Exercises to complete ::
1 – Repeat the stretch of the post on old letter boxes from "The Letter Box" through "from our streets.", swapping "telephone kiosk" for "phone box".
2 – Please state the year the Post Office began replacing the single-aperture posting boxes in Central London, according to the post on old letter boxes.

___ Extract provided ___

Saturday, 11 March 2017

The Letter Box graveyeard and other posty stories

In The Woolwich Drill Hall circa 1965
Now one of the places I wish I had visited back in 1965 was the old Woolwich Drill Hall in the company of my friend Jean because there I would have seen a pretty impressive collection of old Victorian pillar boxes.

I suppose we take the pillar box like the telephone kiosk for granted and only really begin noticing them as they disappear from our streets.

And as you would expect here there is a rich and fascinating history, which is best told by Jean.

Victorian Letter Box
“In 1963 the Post Office began to replace all the single-aperture posting boxes in Central London with double-aperture ones.  

Concerned about the loss of so many Victorian examples, which were now being sold for their scrap metal value, I persuaded the manager of the SE London Postal District to send all those he recovered to the former Drill Hall in Woolwich, where I could try to identify the rarest examples and find them a Good Home.   

This he did, and I spent many Saturdays there in the task selecting boxes of all types for donation to a suitable museum.

___ Information given ___

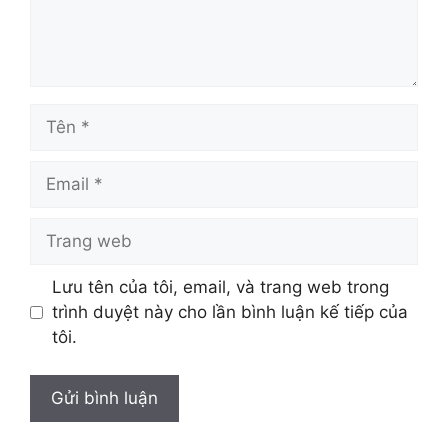
Tên
Email
Trang
web
Lưu tên của tôi, email, và trang web trong
trình duyệt này cho lần bình luận kế tiếp của
tôi.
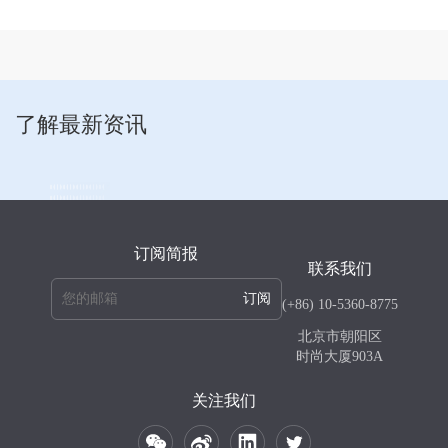
了解最新资讯
订阅简报
联系我们
订阅
(+86) 10-5360-8775
北京市朝阳区
时尚大厦903A
关注我们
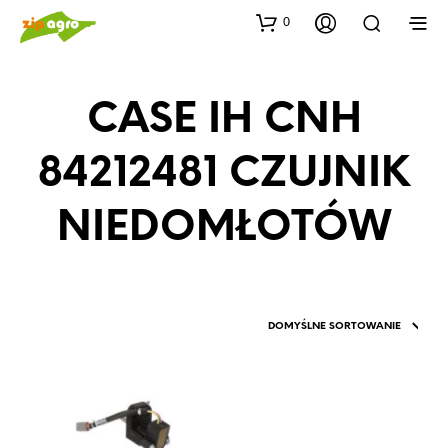
0
CASE IH CNH
84212481 CZUJNIK
NIEDOMŁOTÓW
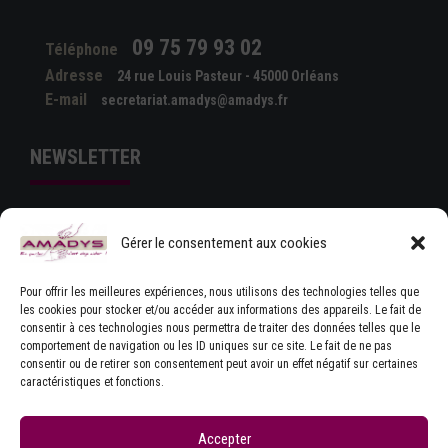
09 75 79 93 02
Téléphone
Adresse
24 rue Louis Pasteur - 45000 Orléans
E-mail
secretariat.amadys@amadys.fr
NEWSLETTER
Gérer le consentement aux cookies
Pour offrir les meilleures expériences, nous utilisons des technologies telles que
les cookies pour stocker et/ou accéder aux informations des appareils. Le fait de
consentir à ces technologies nous permettra de traiter des données telles que le
comportement de navigation ou les ID uniques sur ce site. Le fait de ne pas
J'ACCEPTE LES CONDITIONS GÉNÉRALES
consentir ou de retirer son consentement peut avoir un effet négatif sur certaines
D'UTILISATION
caractéristiques et fonctions.
Accepter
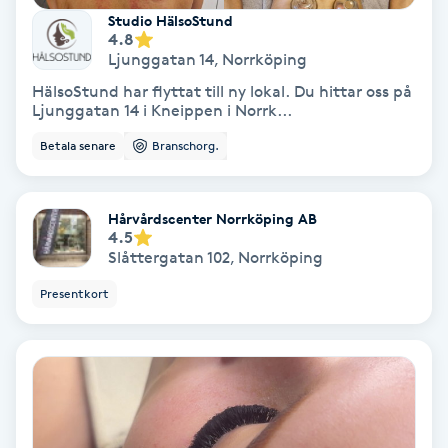
Studio HälsoStund
4.8
PRP (Platelet Rich Plasma)
Ljunggatan 14
,
Norrköping
HälsoStund har flyttat till ny lokal. Du hittar oss på
PRX-T33
Ljunggatan 14 i Kneippen i Norrk...
Betala senare
Branschorg.
Psoriasis
PT
Hårvårdscenter Norrköping AB
4.5
R
Slåttergatan 102
,
Norrköping
Radiofrekvens
Presentkort
Rakning
Reflexologi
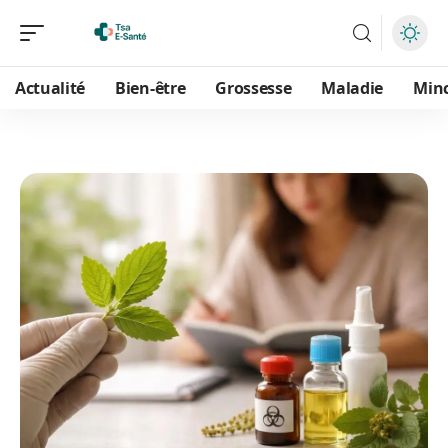
Actualité
Bien-être
Grossesse
Maladie
Min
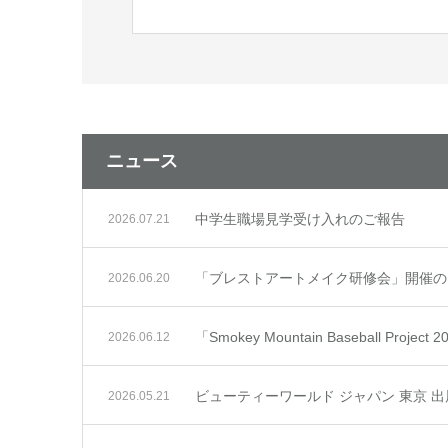
ニュース
中学生職場見学受け入れのご報告
2026.07.21
「ブレストアートメイク研修会」開催の
2026.06.20
「Smokey Mountain Baseball Project
2026.06.12
ビューティーワールド ジャパン 東京 
2026.05.21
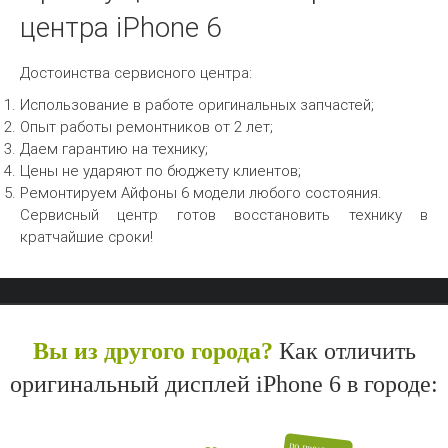
центра iPhone 6
Достоинства сервисного центра:
Использование в работе оригинальных запчастей;
Опыт работы ремонтников от 2 лет;
Даем гарантию на технику;
Цены не ударяют по бюджету клиентов;
Ремонтируем Айфоны 6 модели любого состояния.
Сервисный центр готов восстановить технику в
кратчайшие сроки!
Вы из другого города?
Как отличить
оригинальный дисплей iPhone 6 в городе:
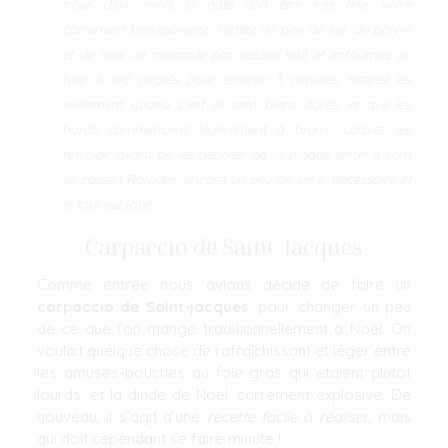
trous d’air, mais la pâte doit être très fine, voire
carrément transparente. Mettez un peu de sel, de poivre
et de noix de muscade par dessus tout et enfournez au
four à 180 degrés pour environ 3 minutes. Retirez les
seulement quand c’est ils sont biens dorés, et que les
bords commencent légèrement à brunir. Laissez les
refroidir avant de les décoller de la plaque sinon il vont
se casser! Rajouter encore un peu de sel si nécessaire et
le tour est joué.
Carpaccio de Saint-Jacques
Comme entrée nous avions décidé de faire un
carpaccio de Saint-jacques
, pour changer un peu
de ce que l’on mange traditionnellement à Noël. On
voulait quelque chose de rafraîchissant et léger entre
les amuses-bouches au foie gras qui étaient plutôt
lourds, et la dinde de Noël, carrément explosive. De
nouveau, il s’agit d’une
recette facile à réaliser
, mais
qui doit cependant se faire minute !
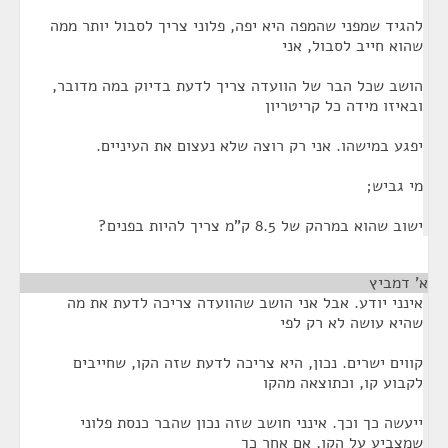
להגיד שמפני שהמפה היא יפה, פלוני צריך לסבול יותר ממה
שהוא חייב לסבול, אני
הושב שכל הבר של הוועדה צריך לדעת בדיוק במה מדובר,
ובאיזו מידה כל קריטריון
יפגע במישהו. אני רק רוצה שלא נעצום את העיניים.
מי גביש;
ישוב שהוא במרהק של 8.5 ק"מ צריך להיות בפנים?
א' דמביץ
¶
אינני יודע. אבל אני הושב שהוועדה צריכה לדעת את מה
שהיא עושה לא רק לפי
קווים ישרים. נכון, היא צריכה לדעת שזה הקו, שחייבים
לקבוע קו, וכתוצאה מהקו
ייעשה כך וכך. אינני חושב שזה נכון שהבר כנסת פלוני
שמצביע על הקו, אם אחר כך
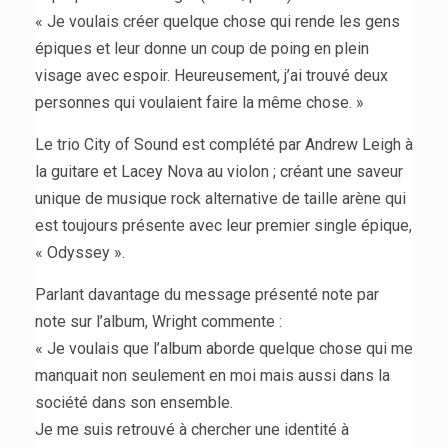
« Je voulais créer quelque chose qui rende les gens
épiques et leur donne un coup de poing en plein
visage avec espoir. Heureusement, j’ai trouvé deux
personnes qui voulaient faire la même chose. »
Le trio City of Sound est complété par Andrew Leigh à
la guitare et Lacey Nova au violon ; créant une saveur
unique de musique rock alternative de taille arène qui
est toujours présente avec leur premier single épique,
« Odyssey ».
Parlant davantage du message présenté note par
note sur l’album, Wright commente :
« Je voulais que l’album aborde quelque chose qui me
manquait non seulement en moi mais aussi dans la
société dans son ensemble.
Je me suis retrouvé à chercher une identité à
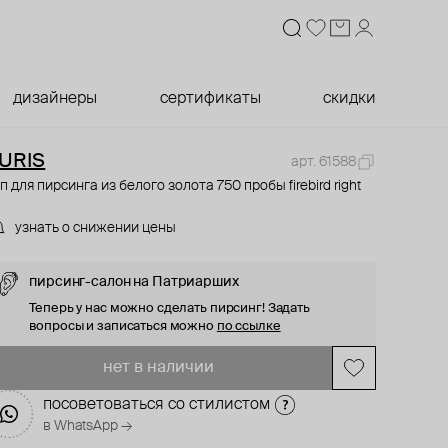
дизайнеры
сертификаты
скидки
URIS
арт. 61588
п для пирсинга из белого золота 750 пробы firebird right
узнать о снижении цены
пирсинг-салон на Патриарших
Теперь у нас можно сделать пирсинг! Задать
вопросы и записаться можно
по ссылке
нет в наличии
посоветоваться со стилистом
в WhatsApp →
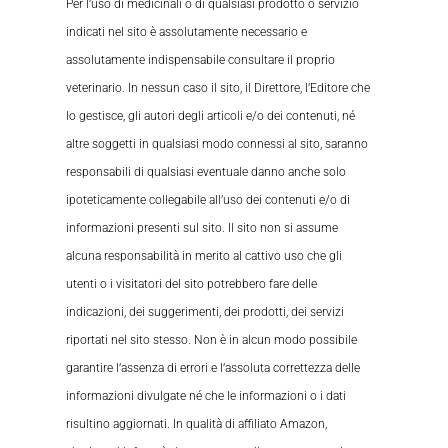
Per l’uso di medicinali o di qualsiasi prodotto o servizio
indicati nel sito è assolutamente necessario e
assolutamente indispensabile consultare il proprio
veterinario. In nessun caso il sito, il Direttore, l’Editore che
lo gestisce, gli autori degli articoli e/o dei contenuti, né
altre soggetti in qualsiasi modo connessi al sito, saranno
responsabili di qualsiasi eventuale danno anche solo
ipoteticamente collegabile all’uso dei contenuti e/o di
informazioni presenti sul sito. Il sito non si assume
alcuna responsabilità in merito al cattivo uso che gli
utenti o i visitatori del sito potrebbero fare delle
indicazioni, dei suggerimenti, dei prodotti, dei servizi
riportati nel sito stesso. Non è in alcun modo possibile
garantire l’assenza di errori e l’assoluta correttezza delle
informazioni divulgate né che le informazioni o i dati
risultino aggiornati. In qualità di affiliato Amazon,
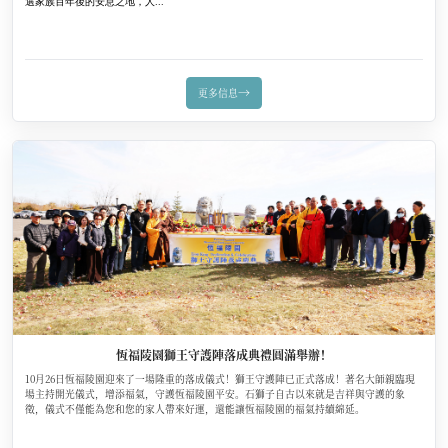
選家族百年後的安息之地，人...
→
更多信息
恆福陵園獅王守護陣落成典禮圓滿舉辦！
10月26日恆福陵園迎來了一場隆重的落成儀式！獅王守護陣已正式落成！著名大師親臨現
場主持開光儀式，增添福氣，守護恆福陵園平安。石獅子自古以來就是吉祥與守護的象
徵，儀式不僅能為您和您的家人帶來好運，還能讓恆福陵園的福氣持續綿延。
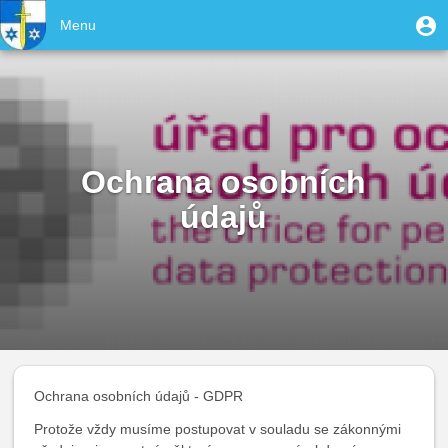
Přejít
User
M
Menu
k
Toggle
u
account
hlavnímu
navigation
obsahu
menu
Ochrana osobních
údajů
Ochrana osobních údajů - GDPR
Protože vždy musíme postupovat v souladu se zákonnými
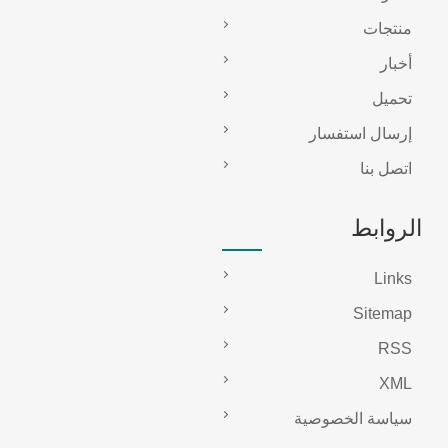
منتجات
أخبار
تحميل
إرسال استفسار
اتصل بنا
الروابط
Links
Sitemap
RSS
XML
سياسة الخصوصية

___

Answers for the tasks ::
1 –
The Letter Box graveyeard and other posty stories

In The Woolwich Drill Hall circa 1965
Now one of the places I wish I had visited back in 1965 was the old Woolwich Drill Hall in the company of my friend Jean because there I would have seen a pretty impressive collection of old Victorian pillar boxes.

I suppose we take the pillar box like the phone box for granted and only really begin noticing them as they disappear from our streets.

2 – 1963